## PROBLEMS AND TASKS
**A.** According to the Zigbee2MQTT issue, how many devices are in the affected Zigbee network?
**B.** Please write the next part of the Zigbee2MQTT issue, picking up after its final sentence.

## SUPPLIED PASSAGE
Koenkk / zigbee2mqtt

Zigbee 🐝 to MQTT bridge 🌉, get rid of your proprietary Zigbee bridges 🔨
https://www.zigbee2mqtt.io
GNU General Public License v3.0
11.7k stars 1.64k forks source link

Zigbee network down, log errors "Command failed with status '(0x02: INVALID_PARAM)'" #19566

Open Stadicus opened 10 months ago

Stadicus commented 10 months ago

What happened?

Starting yesterday, my extensive Zigbee network (130 devices) suddenly stops working after some time. Z2M itself is working (green) and the coordinator is running well (restarted, reflashed), but devices fail to provide updates (HomeAssistant shows all devices "Last seen 4 hours ago") and the log is full with error messages like the following:

Publish 'set' 'state' to 'XXX' failed: 'Error: Command 0xf4ce369957c8cd8c/7 genOnOff.off({}, {"sendWhen":"immediate","timeout":10000,"disableResponse":false,"disableRecovery":false,"disableDefaultResponse":false,"direction":0,"srcEndpoint":null,"reservedBits":0,"manufacturerCode":null,"transactionSequenceNumber":null,"writeUndiv":false}) failed (SREQ '--> AF - dataRequest - {"dstaddr":11364,"destendpoint":7,"srcendpoint":1,"clusterid":6,"transid":126,"options":0,"radius":30,"len":3,"data":{"type":"Buffer","data":[1,41,0]}}' failed with status '(0x02: INVALID_PARAM)' (expected '(0x00: SUCCESS)'))'

Nothing physical changed in the network, and the coordinator runs via PoE and is far away from any wifi access point. I ran a few Home Assistant services updates lately, but can't quite pinpoint what was affected. I did not yet try to restore the whole setup from a backup.

## EXCERPTED DATA

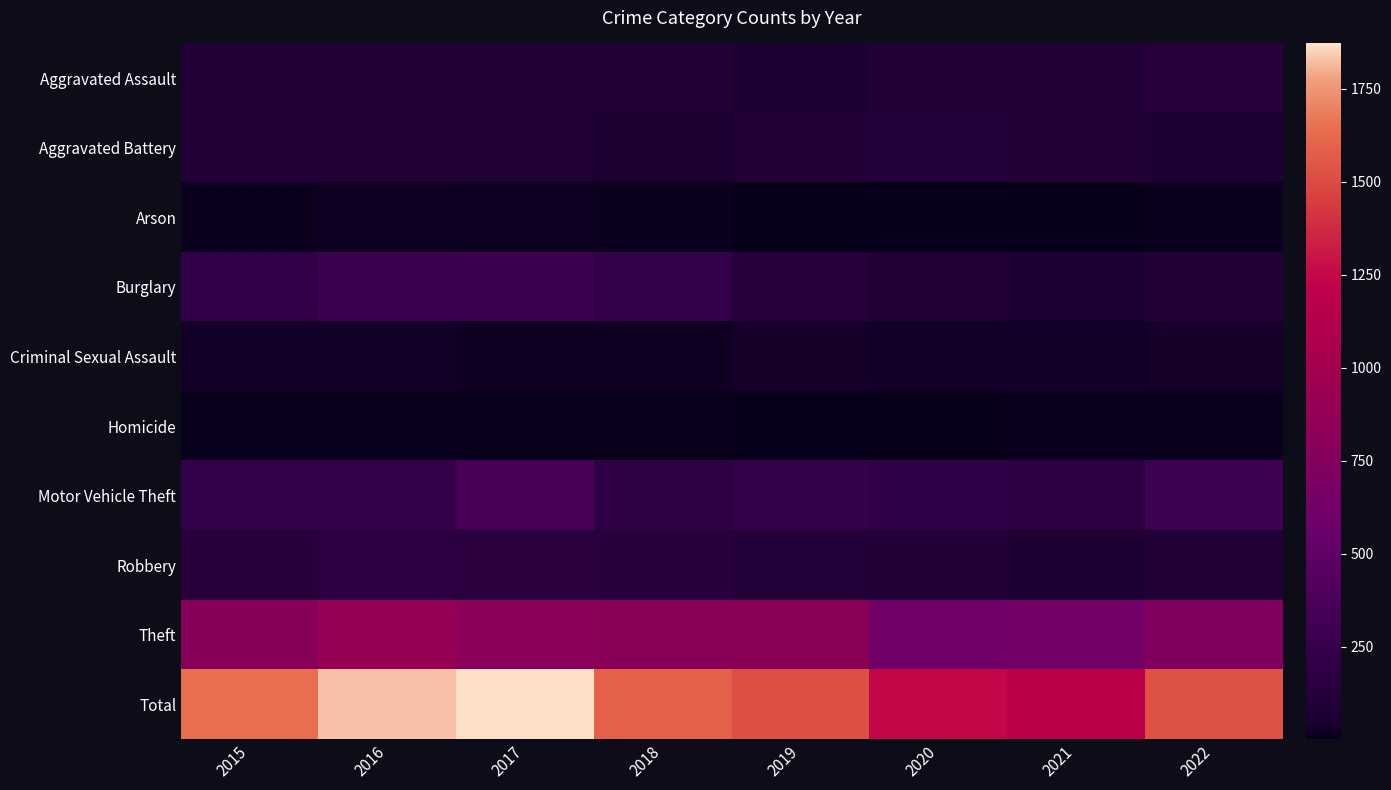

Rank the series by their maximum value, from lowest to highest.

Homicide, Arson, Criminal Sexual Assault, Aggravated Battery, Aggravated Assault, Robbery, Burglary, Motor Vehicle Theft, Theft, Total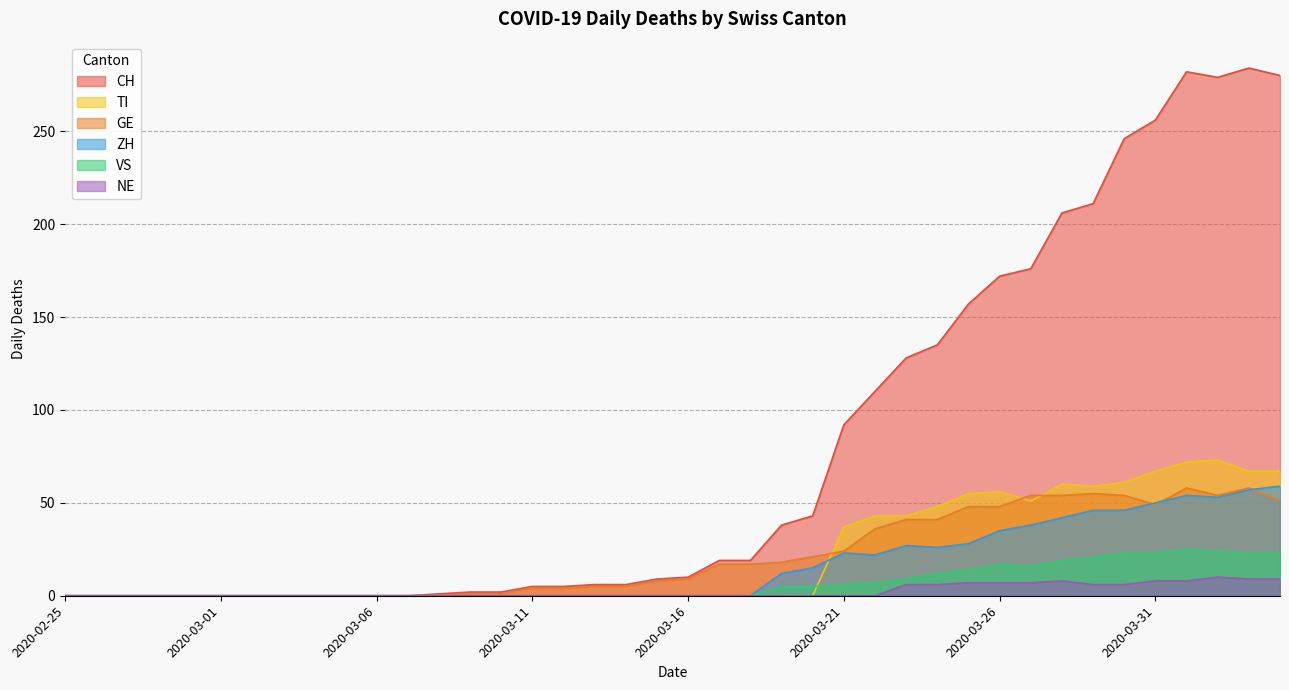

In TI, how many points are higher than both neighbors (excluding endpoints)?

3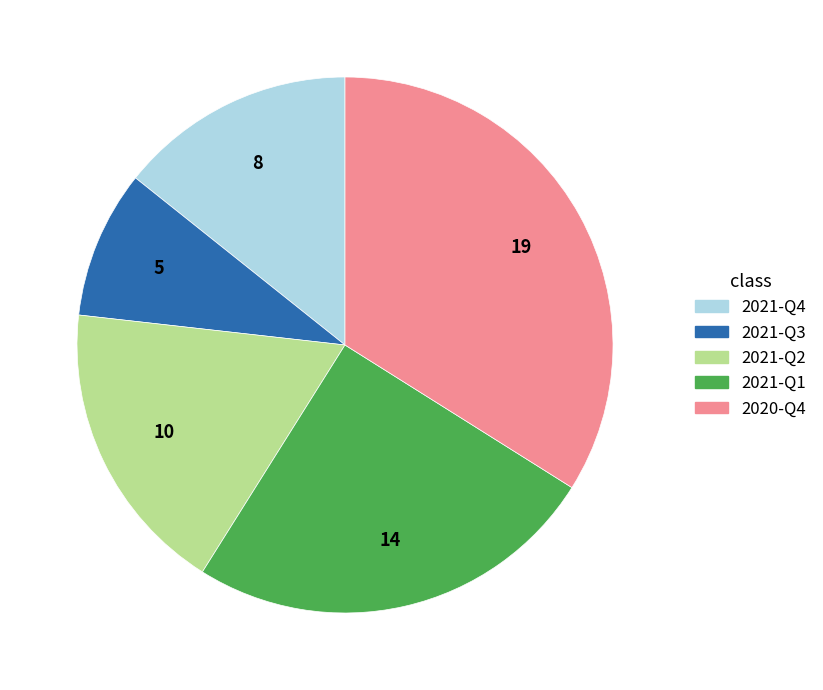

What is the smallest slice in the pie chart?

2021-Q3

## ANSWERS PROVIDED
**A.** 130 devices.

**B.**
What did you expect to happen?

I'd expect devices to respond, or some error to show up in the frontend, indicating what could be wrong.

How to reproduce it (minimal and precise)

Restarting everything works without issue and does not show any errors:

A few devices get the "Just now" status in "Last seen" column in the web interface, typically less than 10 devices from 130+. Then errors start pouring in.

Every few complete reboots, the network seems to work normally again, but it will stop functioning after some time. I can't reproduce the "working state" yet.

Zigbee2MQTT version

1.33.2-1

Adapter firmware version

20230507

Adapter

HamGeek POE Zigbee 3.0 Coordinator CC2652P

Debug log

Here's the full debug log including herdsman debugging copied from Docker:

20231104-213118-z2m-logs.txt

Stadicus commented 10 months ago

Another surprising factlet, not sure if relevant: when I restart the Z2M Home Assistant addon, the "Last seen" times in the web interface are not persisted. Even devices that just got detected before restarting are shown as last seen many hours/days ago.

msaario commented 10 months ago

I experienced same or very similar issue after updating to 1.33.2-1. Many devices did no longer respond to commands and I received errors or timeout. After reverting back to version 1.33.1-1, everything responds again.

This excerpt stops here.